Task 1 | Print everything in the entries from the start down to the line containing "Cane del rifugio", with both ends included, reproducing each line exactly as it appears.
*** Opening Source passage ***
# WOW just had a nightmare hour after trying her in the crate again !



## emmark (Sep 27, 2009)

Hello again im back on fast.

just trying to get megan used to the crate so put her in for ten minutes let her out after the jumping and screaming had stopped when she came out she was moaning all the time and going everywhere in the living room she is not allowed behind tv trying to get up on sofa jumping at the door which led to me telling her no everytime as i dont want her thinking she rules the roost.
stopping her doing what she wanted made her crying worse.
i then took her in the garden for a play and now shes asleep again but that was a bad hour.

Bottom line she really hates the crate and we are doing everything feeding in there treats in there toys in there the bed is nice enough for me to sleep in i dont know what to do with her now. i go back to work in a weeks time and need to put her in it for 3 hours in the morning so want her to like it any help welcome. is this normal forthem to be like this we want so much for her to settle into our family but at the minute just feel like shes not liking us :'(


----------



## Islander (May 2, 2009)

Our Ziva is now 13 weeks old and doing much better about her crate..
*** Closing Source passage ***
*** Opening Dataset content ***
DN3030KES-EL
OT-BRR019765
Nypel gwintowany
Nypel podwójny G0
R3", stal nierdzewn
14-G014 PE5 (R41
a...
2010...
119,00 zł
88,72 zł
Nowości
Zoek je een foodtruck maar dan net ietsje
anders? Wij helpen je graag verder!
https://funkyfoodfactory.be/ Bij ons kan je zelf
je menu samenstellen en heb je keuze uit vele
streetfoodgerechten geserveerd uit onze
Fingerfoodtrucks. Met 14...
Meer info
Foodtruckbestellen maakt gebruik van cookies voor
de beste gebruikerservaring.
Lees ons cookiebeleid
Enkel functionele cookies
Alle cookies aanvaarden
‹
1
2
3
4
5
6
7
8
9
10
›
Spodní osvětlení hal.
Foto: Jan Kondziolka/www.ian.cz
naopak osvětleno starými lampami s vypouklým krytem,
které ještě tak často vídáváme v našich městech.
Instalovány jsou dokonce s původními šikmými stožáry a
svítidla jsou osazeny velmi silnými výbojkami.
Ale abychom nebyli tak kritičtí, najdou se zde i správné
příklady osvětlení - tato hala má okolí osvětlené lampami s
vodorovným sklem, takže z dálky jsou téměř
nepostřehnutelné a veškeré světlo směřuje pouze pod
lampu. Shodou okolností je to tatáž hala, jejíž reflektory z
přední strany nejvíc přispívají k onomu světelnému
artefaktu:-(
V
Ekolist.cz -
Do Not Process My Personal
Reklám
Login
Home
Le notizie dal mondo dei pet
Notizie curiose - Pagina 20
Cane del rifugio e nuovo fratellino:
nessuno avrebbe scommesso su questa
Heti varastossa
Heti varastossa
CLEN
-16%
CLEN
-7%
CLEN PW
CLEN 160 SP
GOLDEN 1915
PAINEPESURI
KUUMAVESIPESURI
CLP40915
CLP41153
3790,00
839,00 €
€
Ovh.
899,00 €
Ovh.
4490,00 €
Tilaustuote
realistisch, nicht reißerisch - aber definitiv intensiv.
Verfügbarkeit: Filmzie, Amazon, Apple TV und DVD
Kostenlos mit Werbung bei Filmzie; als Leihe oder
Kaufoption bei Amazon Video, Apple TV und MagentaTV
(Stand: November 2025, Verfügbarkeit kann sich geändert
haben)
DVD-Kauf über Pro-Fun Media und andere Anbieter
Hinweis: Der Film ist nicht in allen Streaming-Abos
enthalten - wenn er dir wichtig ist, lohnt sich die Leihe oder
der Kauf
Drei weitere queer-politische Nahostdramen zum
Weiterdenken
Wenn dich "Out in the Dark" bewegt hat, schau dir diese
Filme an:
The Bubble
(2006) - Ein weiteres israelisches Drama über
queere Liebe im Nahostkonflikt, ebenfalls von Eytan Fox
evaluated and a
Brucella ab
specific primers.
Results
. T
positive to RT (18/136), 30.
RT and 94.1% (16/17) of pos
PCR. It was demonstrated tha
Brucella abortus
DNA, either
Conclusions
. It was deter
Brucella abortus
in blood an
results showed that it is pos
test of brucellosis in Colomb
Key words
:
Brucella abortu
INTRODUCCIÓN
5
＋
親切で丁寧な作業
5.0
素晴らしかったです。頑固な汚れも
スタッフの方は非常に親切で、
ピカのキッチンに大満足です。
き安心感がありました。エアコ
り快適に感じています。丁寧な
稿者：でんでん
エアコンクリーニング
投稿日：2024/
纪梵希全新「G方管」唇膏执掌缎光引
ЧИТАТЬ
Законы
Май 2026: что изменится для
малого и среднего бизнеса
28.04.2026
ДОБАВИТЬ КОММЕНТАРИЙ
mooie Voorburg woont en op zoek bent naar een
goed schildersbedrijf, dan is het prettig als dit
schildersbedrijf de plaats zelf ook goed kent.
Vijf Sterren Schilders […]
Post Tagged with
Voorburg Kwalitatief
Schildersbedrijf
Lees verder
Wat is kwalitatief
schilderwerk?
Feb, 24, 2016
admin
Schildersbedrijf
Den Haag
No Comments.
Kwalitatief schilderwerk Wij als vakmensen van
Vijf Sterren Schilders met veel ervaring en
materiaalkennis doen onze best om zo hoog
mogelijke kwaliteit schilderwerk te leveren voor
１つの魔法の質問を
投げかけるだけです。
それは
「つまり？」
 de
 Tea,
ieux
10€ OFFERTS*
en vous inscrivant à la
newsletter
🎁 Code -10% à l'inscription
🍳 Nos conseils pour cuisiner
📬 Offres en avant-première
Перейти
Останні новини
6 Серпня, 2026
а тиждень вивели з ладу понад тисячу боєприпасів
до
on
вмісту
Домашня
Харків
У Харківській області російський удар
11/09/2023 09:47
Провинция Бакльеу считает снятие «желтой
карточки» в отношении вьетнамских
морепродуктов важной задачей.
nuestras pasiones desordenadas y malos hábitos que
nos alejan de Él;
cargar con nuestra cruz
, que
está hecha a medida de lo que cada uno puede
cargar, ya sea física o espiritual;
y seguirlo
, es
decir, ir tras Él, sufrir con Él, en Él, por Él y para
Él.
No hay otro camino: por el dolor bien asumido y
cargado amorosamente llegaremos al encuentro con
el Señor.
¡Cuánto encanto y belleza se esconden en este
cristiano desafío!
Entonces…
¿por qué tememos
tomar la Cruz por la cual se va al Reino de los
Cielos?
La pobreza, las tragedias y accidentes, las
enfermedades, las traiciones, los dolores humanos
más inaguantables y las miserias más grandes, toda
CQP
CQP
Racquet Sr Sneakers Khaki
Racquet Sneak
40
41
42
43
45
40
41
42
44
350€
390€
*** Closing Dataset content ***
Task 2 | According to the first post of the forum thread on crate training, what is provided inside the crate to help the puppy get used to it?

Task solution 1 |
DN3030KES-EL
OT-BRR019765
Nypel gwintowany
Nypel podwójny G0
R3", stal nierdzewn
14-G014 PE5 (R41
a...
2010...
119,00 zł
88,72 zł
Nowości
Zoek je een foodtruck maar dan net ietsje
anders? Wij helpen je graag verder!
https://funkyfoodfactory.be/ Bij ons kan je zelf
je menu samenstellen en heb je keuze uit vele
streetfoodgerechten geserveerd uit onze
Fingerfoodtrucks. Met 14...
Meer info
Foodtruckbestellen maakt gebruik van cookies voor
de beste gebruikerservaring.
Lees ons cookiebeleid
Enkel functionele cookies
Alle cookies aanvaarden
‹
1
2
3
4
5
6
7
8
9
10
›
Spodní osvětlení hal.
Foto: Jan Kondziolka/www.ian.cz
naopak osvětleno starými lampami s vypouklým krytem,
které ještě tak často vídáváme v našich městech.
Instalovány jsou dokonce s původními šikmými stožáry a
svítidla jsou osazeny velmi silnými výbojkami.
Ale abychom nebyli tak kritičtí, najdou se zde i správné
příklady osvětlení - tato hala má okolí osvětlené lampami s
vodorovným sklem, takže z dálky jsou téměř
nepostřehnutelné a veškeré světlo směřuje pouze pod
lampu. Shodou okolností je to tatáž hala, jejíž reflektory z
přední strany nejvíc přispívají k onomu světelnému
artefaktu:-(
V
Ekolist.cz -
Do Not Process My Personal
Reklám
Login
Home
Le notizie dal mondo dei pet
Notizie curiose - Pagina 20
Cane del rifugio e nuovo fratellino:

Task solution 2 | Feeding, treats, toys and a bed.